__Records drawn from a dataset__
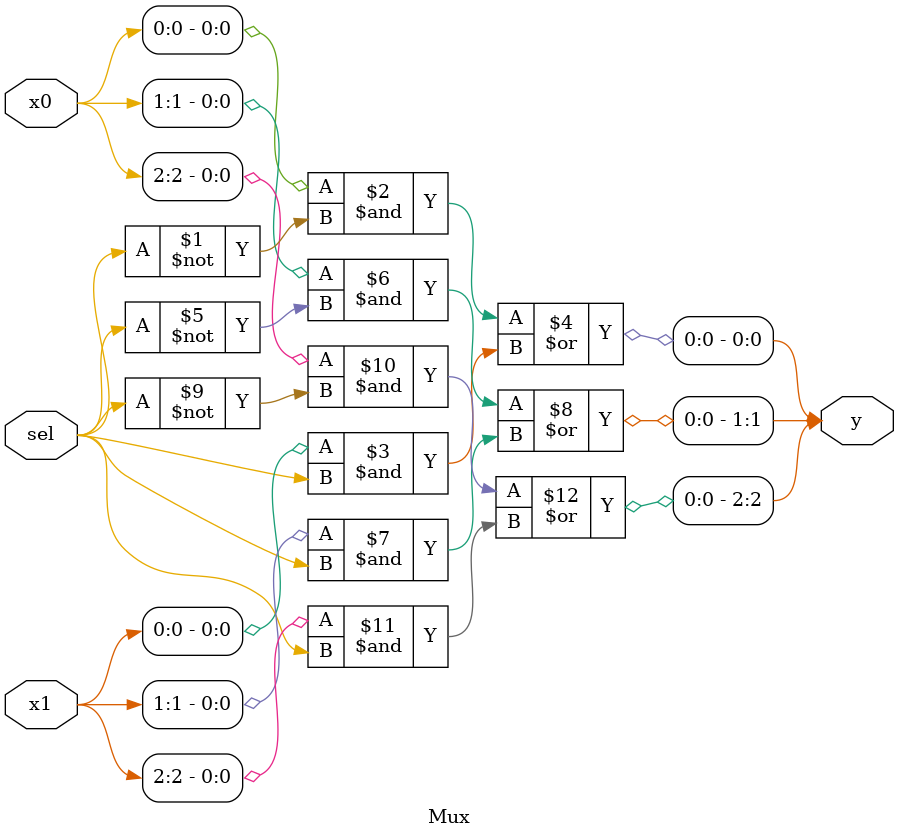
<source format=v>
module Mux(x0, x1, sel, y);
    input wire [2:0] x0;
    input wire [2:0] x1;
    input wire sel;                      // sel selects the exit (x[3], x[2], x[1], x[0]).
    output wire [2:0] y;

    assign y[0] = (x0[0] & ~sel) | (x1[0] & sel);
    assign y[1] = (x0[1] & ~sel) | (x1[1] & sel);
    assign y[2] = (x0[2] & ~sel) | (x1[2] & sel);

endmodule
</source>
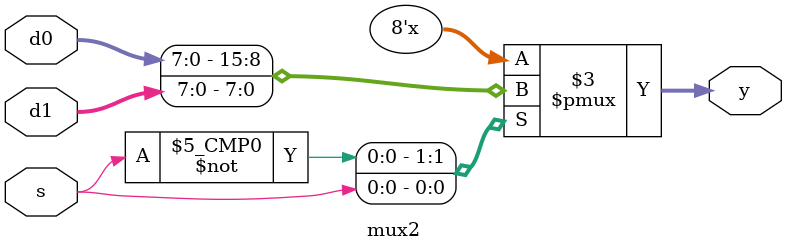
<source format=sv>
module mux2 #(parameter WIDTH = 8)
 (input        [WIDTH-1:0] d0, d1, 
  input                    s, 
  output logic [WIDTH-1:0] y);
// fill in guts
// combinational (unclocked) logic -- use =, not <=
// always_comb if(...) y = ...;
// s   y
// 0   d0	y[7:0] = d0[7:0]
// 1   d1	y[7:0] = d1[7:0]
initial begin
    //$display("mux2");
end
always_comb case(s)
  0:	y= d0;
  1:	y= d1;
  default: y= 0;
endcase
endmodule



</source>
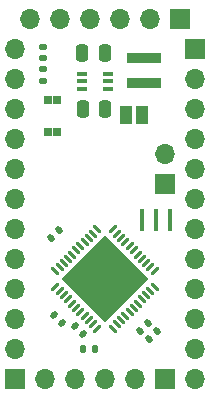
<source format=gbr>
%TF.GenerationSoftware,KiCad,Pcbnew,8.0.8-8.0.8-0~ubuntu22.04.1*%
%TF.CreationDate,2025-02-15T16:07:57+01:00*%
%TF.ProjectId,HB_Pro_Mini_ATMEGA1284P_FUEL4EP,48425f50-726f-45f4-9d69-6e695f41544d,V1.4*%
%TF.SameCoordinates,Original*%
%TF.FileFunction,Soldermask,Top*%
%TF.FilePolarity,Negative*%
%FSLAX46Y46*%
G04 Gerber Fmt 4.6, Leading zero omitted, Abs format (unit mm)*
G04 Created by KiCad (PCBNEW 8.0.8-8.0.8-0~ubuntu22.04.1) date 2025-02-15 16:07:57*
%MOMM*%
%LPD*%
G01*
G04 APERTURE LIST*
G04 Aperture macros list*
%AMRoundRect*
0 Rectangle with rounded corners*
0 $1 Rounding radius*
0 $2 $3 $4 $5 $6 $7 $8 $9 X,Y pos of 4 corners*
0 Add a 4 corners polygon primitive as box body*
4,1,4,$2,$3,$4,$5,$6,$7,$8,$9,$2,$3,0*
0 Add four circle primitives for the rounded corners*
1,1,$1+$1,$2,$3*
1,1,$1+$1,$4,$5*
1,1,$1+$1,$6,$7*
1,1,$1+$1,$8,$9*
0 Add four rect primitives between the rounded corners*
20,1,$1+$1,$2,$3,$4,$5,0*
20,1,$1+$1,$4,$5,$6,$7,0*
20,1,$1+$1,$6,$7,$8,$9,0*
20,1,$1+$1,$8,$9,$2,$3,0*%
%AMRotRect*
0 Rectangle, with rotation*
0 The origin of the aperture is its center*
0 $1 length*
0 $2 width*
0 $3 Rotation angle, in degrees counterclockwise*
0 Add horizontal line*
21,1,$1,$2,0,0,$3*%
G04 Aperture macros list end*
%ADD10RoundRect,0.140000X0.021213X-0.219203X0.219203X-0.021213X-0.021213X0.219203X-0.219203X0.021213X0*%
%ADD11R,1.000000X1.500000*%
%ADD12R,0.400000X1.900000*%
%ADD13RoundRect,0.250000X0.250000X0.475000X-0.250000X0.475000X-0.250000X-0.475000X0.250000X-0.475000X0*%
%ADD14RoundRect,0.140000X-0.219203X-0.021213X-0.021213X-0.219203X0.219203X0.021213X0.021213X0.219203X0*%
%ADD15RoundRect,0.140000X0.170000X-0.140000X0.170000X0.140000X-0.170000X0.140000X-0.170000X-0.140000X0*%
%ADD16RoundRect,0.100000X-0.350000X-0.100000X0.350000X-0.100000X0.350000X0.100000X-0.350000X0.100000X0*%
%ADD17RoundRect,0.140000X-0.021213X0.219203X-0.219203X0.021213X0.021213X-0.219203X0.219203X-0.021213X0*%
%ADD18RoundRect,0.102000X0.275000X-0.275000X0.275000X0.275000X-0.275000X0.275000X-0.275000X-0.275000X0*%
%ADD19R,1.700000X1.700000*%
%ADD20O,1.700000X1.700000*%
%ADD21RoundRect,0.062500X0.220971X0.309359X-0.309359X-0.220971X-0.220971X-0.309359X0.309359X0.220971X0*%
%ADD22RoundRect,0.062500X-0.220971X0.309359X-0.309359X0.220971X0.220971X-0.309359X0.309359X-0.220971X0*%
%ADD23RotRect,5.150000X5.150000X225.000000*%
%ADD24R,3.000000X0.900000*%
%ADD25RoundRect,0.135000X-0.185000X0.135000X-0.185000X-0.135000X0.185000X-0.135000X0.185000X0.135000X0*%
%ADD26RoundRect,0.135000X0.135000X0.185000X-0.135000X0.185000X-0.135000X-0.185000X0.135000X-0.185000X0*%
%ADD27RoundRect,0.140000X0.219203X0.021213X0.021213X0.219203X-0.219203X-0.021213X-0.021213X-0.219203X0*%
G04 APERTURE END LIST*
D10*
%TO.C,C7*%
X11861800Y5384800D03*
X12540622Y6063622D03*
%TD*%
D11*
%TO.C,JP1*%
X11988800Y23622000D03*
X10688800Y23622000D03*
%TD*%
D12*
%TO.C,Y2*%
X11976400Y14732000D03*
X13176400Y14732000D03*
X14376400Y14732000D03*
%TD*%
D13*
%TO.C,C2*%
X8859600Y28905200D03*
X6959600Y28905200D03*
%TD*%
D14*
%TO.C,C4*%
X6306178Y5809622D03*
X6985000Y5130800D03*
%TD*%
D13*
%TO.C,C3*%
X8890000Y24130000D03*
X6990000Y24130000D03*
%TD*%
D15*
%TO.C,C1*%
X3606800Y28498800D03*
X3606800Y29458800D03*
%TD*%
D16*
%TO.C,U2*%
X6944000Y27157200D03*
X6944000Y26507200D03*
X6944000Y25857200D03*
X9144000Y25857200D03*
X9144000Y26507200D03*
X9144000Y27157200D03*
%TD*%
D17*
%TO.C,C6*%
X4987611Y13953811D03*
X4308789Y13274989D03*
%TD*%
D18*
%TO.C,S1*%
X4076000Y22242000D03*
X4826000Y22242000D03*
X4076000Y24892000D03*
X4826000Y24892000D03*
%TD*%
D19*
%TO.C,J1*%
X15240000Y31750000D03*
D20*
X12700000Y31750000D03*
X10160000Y31750000D03*
X7620000Y31750000D03*
X5080000Y31750000D03*
X2540000Y31750000D03*
%TD*%
D21*
%TO.C,U1*%
X13085934Y10434466D03*
X12732380Y10788019D03*
X12378827Y11141572D03*
X12025273Y11495126D03*
X11671720Y11848679D03*
X11318167Y12202233D03*
X10964613Y12555786D03*
X10611060Y12909339D03*
X10257506Y13262893D03*
X9903953Y13616446D03*
X9550400Y13970000D03*
D22*
X8224574Y13970000D03*
X7871021Y13616446D03*
X7517468Y13262893D03*
X7163914Y12909339D03*
X6810361Y12555786D03*
X6456807Y12202233D03*
X6103254Y11848679D03*
X5749701Y11495126D03*
X5396147Y11141572D03*
X5042594Y10788019D03*
X4689040Y10434466D03*
D21*
X4689040Y9108640D03*
X5042594Y8755087D03*
X5396147Y8401534D03*
X5749701Y8047980D03*
X6103254Y7694427D03*
X6456807Y7340873D03*
X6810361Y6987320D03*
X7163914Y6633767D03*
X7517468Y6280213D03*
X7871021Y5926660D03*
X8224574Y5573106D03*
D22*
X9550400Y5573106D03*
X9903953Y5926660D03*
X10257506Y6280213D03*
X10611060Y6633767D03*
X10964613Y6987320D03*
X11318167Y7340873D03*
X11671720Y7694427D03*
X12025273Y8047980D03*
X12378827Y8401534D03*
X12732380Y8755087D03*
X13085934Y9108640D03*
D23*
X8887487Y9771553D03*
%TD*%
D24*
%TO.C,L1*%
X12166600Y28490600D03*
X12166600Y26390600D03*
%TD*%
D25*
%TO.C,R1*%
X3606800Y27584400D03*
X3606800Y26564400D03*
%TD*%
D10*
%TO.C,C5*%
X12573000Y4673600D03*
X13251822Y5352422D03*
%TD*%
D26*
%TO.C,R2*%
X8026400Y3860800D03*
X7006400Y3860800D03*
%TD*%
D27*
%TO.C,C8*%
X5276222Y6052178D03*
X4597400Y6731000D03*
%TD*%
D19*
%TO.C,J4*%
X13970000Y1270000D03*
D20*
X11430000Y1270000D03*
X8890000Y1270000D03*
X6350000Y1270000D03*
X3810000Y1270000D03*
%TD*%
D19*
%TO.C,J5*%
X13970000Y17780000D03*
D20*
X13970000Y20320000D03*
%TD*%
D19*
%TO.C,J3*%
X1270000Y1270000D03*
D20*
X1270000Y3810000D03*
X1270000Y6350000D03*
X1270000Y8890000D03*
X1270000Y11430000D03*
X1270000Y13970000D03*
X1270000Y16510000D03*
X1270000Y19050000D03*
X1270000Y21590000D03*
X1270000Y24130000D03*
X1270000Y26670000D03*
X1270000Y29210000D03*
%TD*%
D19*
%TO.C,J2*%
X16510000Y29210000D03*
D20*
X16510000Y26670000D03*
X16510000Y24130000D03*
X16510000Y21590000D03*
X16510000Y19050000D03*
X16510000Y16510000D03*
X16510000Y13970000D03*
X16510000Y11430000D03*
X16510000Y8890000D03*
X16510000Y6350000D03*
X16510000Y3810000D03*
X16510000Y1270000D03*
%TD*%
M02*

</source>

__YOUR INSTRUCTIONS__
Take the stretch of lines above from the one containing "X12700000Y31750000D03*" through the one containing "X4689040Y9108640D03*" and repeat it exactly, adding no other line.

__OUTPUT FOR THIS TASK__
X12700000Y31750000D03*
X10160000Y31750000D03*
X7620000Y31750000D03*
X5080000Y31750000D03*
X2540000Y31750000D03*
%TD*%
D21*
%TO.C,U1*%
X13085934Y10434466D03*
X12732380Y10788019D03*
X12378827Y11141572D03*
X12025273Y11495126D03*
X11671720Y11848679D03*
X11318167Y12202233D03*
X10964613Y12555786D03*
X10611060Y12909339D03*
X10257506Y13262893D03*
X9903953Y13616446D03*
X9550400Y13970000D03*
D22*
X8224574Y13970000D03*
X7871021Y13616446D03*
X7517468Y13262893D03*
X7163914Y12909339D03*
X6810361Y12555786D03*
X6456807Y12202233D03*
X6103254Y11848679D03*
X5749701Y11495126D03*
X5396147Y11141572D03*
X5042594Y10788019D03*
X4689040Y10434466D03*
D21*
X4689040Y9108640D03*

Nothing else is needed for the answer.